## [WHAT THE TASK REQUIRES]
From the excerpt below on John Boehner and the Republican caucus, print the passage starting with "Then they turn" and going on through "you see it?", word for word.

## [EXCERPT PROVIDED]
--*--
Then they turn around and start going after conservatives. ... But I think what many people began to become disillusioned with, they said, "We thought the Republican establishment agreed with the grassroots conservatives." They tend to agree with the president of the United States more on immigration, more actually on Obamacare.

At the end of the day, the shutdown discussion in 2013 was, "Where is the establishment really at?" That was John Boehner's last attempt to say, "Hey, I'm really with you." And for about, what was it, 18 days, he said, "Yeah, I'm with you." But when the time [came] to pull the plug, that was the end of that debate.

... He saw the closing down of the government and the failure of it as a slap on the hand of the conservatives, folks like you. He saw it also as a way to move forward on immigration. That's the way it's been reported. Is that the way you see it?

I'm not for sure what he saw. I mean, he says different things. He said different things during those days of the shutdown, and he would suggest different things. But I will tell you the most united Republicans have ever been is when we have actually pushed conservative ideas and principles and causes, and not that those have to lead to a shutdown. But at the end of the day I think most Republicans across America, particularly those that ended up being Trump voters, they said at the end of the day we think Obama believes in his principles more than John Boehner believes in his, and I think they're right, because John Boehner has lost in every showdown with the president of the United States, like 2012.

At the end of the year, the biggest tax increase in American history, according to Paul Ryan, who voted for it, was the lame-duck deal of Obama and Boehner after the election. So he punishes conservatives, and then he goes and negotiates a big deal with the president of the United States that conservatives and the majority of the Republican Conference, I think, opposed at that time, because it was a big tax increase.

... You're talking about a very divided GOP Caucus. How damaging is that to the ability to govern?

The division, though, I think, comes from the John Boehner side of the caucus. If you look at, I believe it was 10 times--it could be one more or one less; I can't remember exactly--I think it was about 10 times that John Boehner got together with Nancy Pelosi and passed major legislation over the opposition of a big majority of his caucus. That was very divisive. Every time he did that, that created problems for him. Like I said, we were most unified when we acted as Republicans.

Now, I think folks back home in Kansas, across the county, they understand the difference between trying and failing. But at the end of the day, they usually saw John Boehner's not even trying at all and then failing to deliver on something. And Eric Cantor actually tried to mislead many folks on this. He said, "Well, you know, Republicans, Tea Party, conservatives and all stripes of conservative overpromised and underdelivered."

But I always go back to the Pledge to America, which was put together by Paul Ryan, Kevin McCarthy and Eric Cantor and all their consultants on K Street that work with them. They're the ones that promised we could repeal Obamacare. Those are the ones that promised we'd pass the new tax code. Actually, they promised all kinds of things, but they never delivered. So here you have Eric Cantor put it together say, "Well, you guys expected too much." No, the expectation level was raised during campaigns by the establishment. ...
--*--
## [DATA BLOCK]
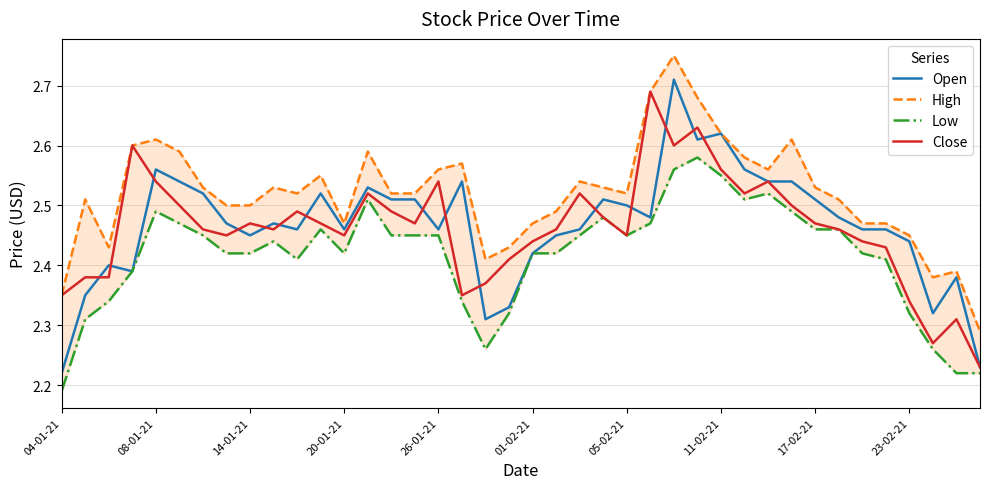

What position from the right is 23-02-21?

4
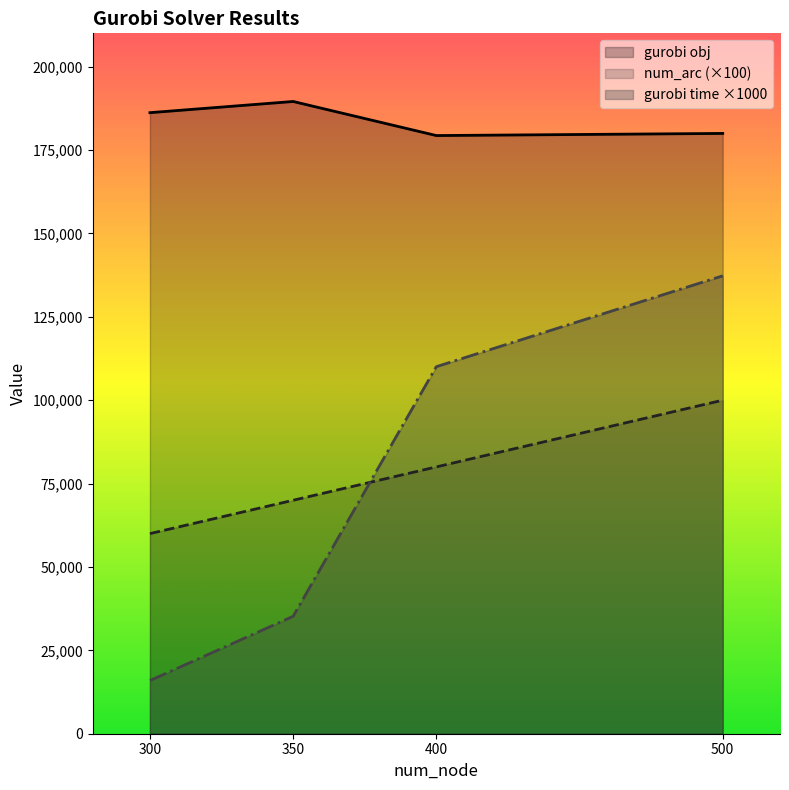

Rank the series by their maximum value, from lowest to highest.

num_arc (×100), gurobi time ×1000, gurobi obj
--*--
## [RESULT OF THIS TASK]
Then they turn around and start going after conservatives. ... But I think what many people began to become disillusioned with, they said, "We thought the Republican establishment agreed with the grassroots conservatives." They tend to agree with the president of the United States more on immigration, more actually on Obamacare.

At the end of the day, the shutdown discussion in 2013 was, "Where is the establishment really at?" That was John Boehner's last attempt to say, "Hey, I'm really with you." And for about, what was it, 18 days, he said, "Yeah, I'm with you." But when the time [came] to pull the plug, that was the end of that debate.

... He saw the closing down of the government and the failure of it as a slap on the hand of the conservatives, folks like you. He saw it also as a way to move forward on immigration. That's the way it's been reported. Is that the way you see it?